Tome 3 : La mémoire de Babel

Trois ans plus tard, Ophélie, de retour sur Anima, dépérit d’être sans nouvelles de Thorn. Roseline, sa tante, rêve elle aussi de retrouver Bérénilde et sa fille Victoire.

Elles profitent d’un voyage d’Archibald pour retourner sur le Pôle. Arrivée là-bas, Ophélie découvre que Thorn serait parti sur l’Arche de Babel, dirigée par les esprits de famille, Pollux et Hélène. Elle fait la rencontre d’Amboise, le fils de Lazarus, le marchand d’automate, qui l’héberge dans un premier temps. 

Pour retrouver Thorn, elle décide de devenir avant-coureur et rentre pour cela à la Bonne famille, sorte d’académie. Son pouvoir familial de liseuse lui sera d’une grande aide. Son apprentissage n’est pas facile et ses camarades ne lui simplifient pas là tâche car deux d’entre eux seulement seront promus avant-coureur. Les arches perdent des morceaux, les effondrements se multiplient et les esprits de famille sont toujours incapables de se rappeler quoi que ce soit.

Thorn a rejoint cette arche et a pour couverture, Sir Henry, dit l’automate tellement il est chaleureux ! Il a été embauché par les généalogistes pour retrouver des informations dans la bibliothèque de Babel qui est la mémoire du monde.

Les retrouvailles entre Ophélie et Thorn ne sont pas très chaleureuses. La situation est délicate car ils doivent œuvrer discrètement.

Mon avis 

Ce tome-ci est plus dynamique, même si encore une fois le début est laborieux, qu’on a un mélange amour/haine à la Twilight, une école à la Poudlard, un univers Steampunk à la Pullman, des histoires de langues à la Tolkien, avec un soupçon de bible par dessus le marché ! 

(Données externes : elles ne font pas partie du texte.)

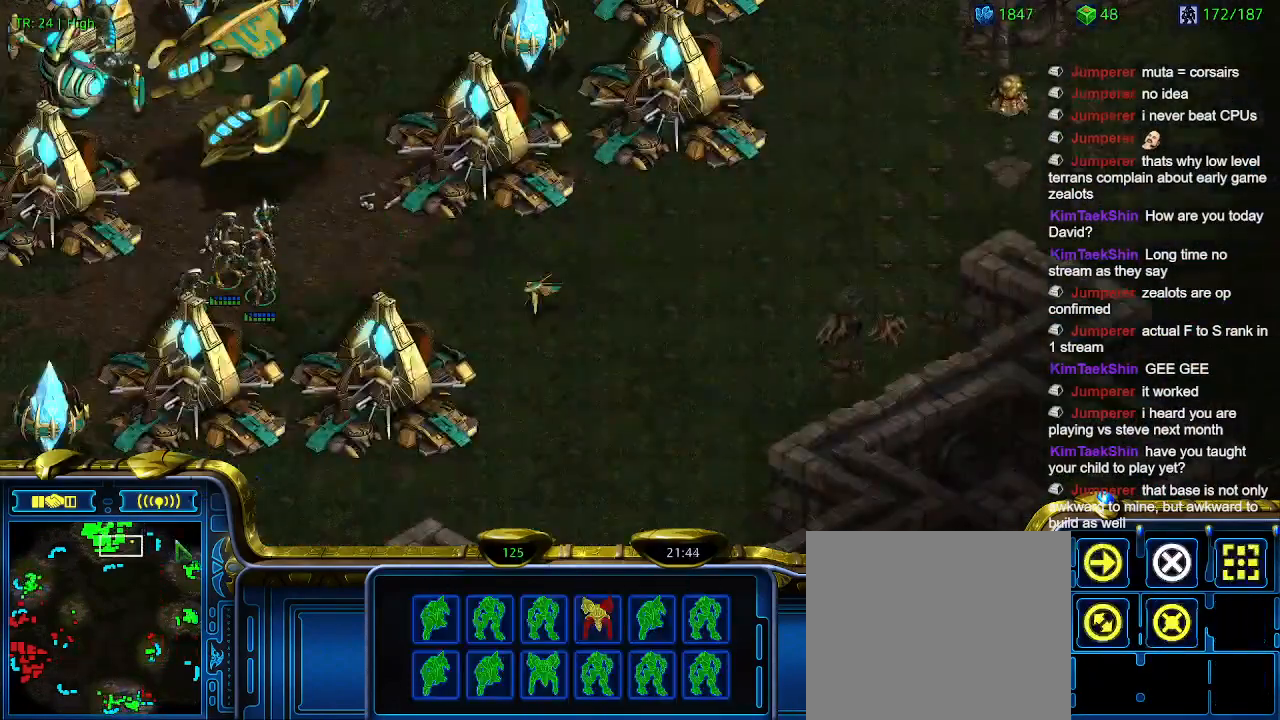
{"keys": [], "events": [[33, "3", "down"], [133, "3", "up"], [133, "ctrl", "up"], [233, "a", "down"], [300, "a", "up"]]}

Tome 4 : La tempête des échos

Les effondrements se multiplient, de plus en plus impressionnants : Babel, le Pôle, Anima… aucune arche n’est épargnée. Pour éviter l’anéantissement total, il faut trouver le responsable. Trouver l’Autre. Mais comment faire sans même savoir à quoi il ressemble ? … 

Ophélie découvre que son accident de miroir, enfant a eu des conséquences plus importants qu’il n’y parait. Les esprits de famille des différentes arches sont perdus et la vie de chacun dépend des choix d’Ophélie. Elle a déjà perdu Thorn, elle ne veut pas perdre les siens. Elle doit retrouver l’Autre, l’affronter quitte à y perdre un peu de son intégrité dans un monde qui s’effondre.

Mon avis 

Ce tome est le plus abouti et le meilleur de la série. La bonne idée de ce livre est d’avoir consacré les premières pages du livre à la présentation de la situation des personnages. On évite ainsi les longues 200 premières pages d’exposition. Cela permet de rentrer plus rapidement dans l’histoire.

Le style est toujours agréable, mais l’intrigue brouillonne. On retrouve toujours ce mélange d’influence. J’ai, hélas, deviner le fin mot  de l’intrigue bien trop tôt dans le livre. Les état d’âme d’Ophélie sont toujours aussi interminables.

Conclusion

Cela reste une quadralogie sympathique même si je n’ai pas accroché. On ne peut pas dire que l’histoire soit novatrice mais elle est bien racontée. Le style est de mieux en mieux au fil des tomes. On sent que l’auteur prend confiance et qu’elle aime ses personnages, surtout Ophélie.

A mon avis c’est accessible dès la 5e. Avant, cela me semble un peu complexe. C’est une série à avoir dans son CDI.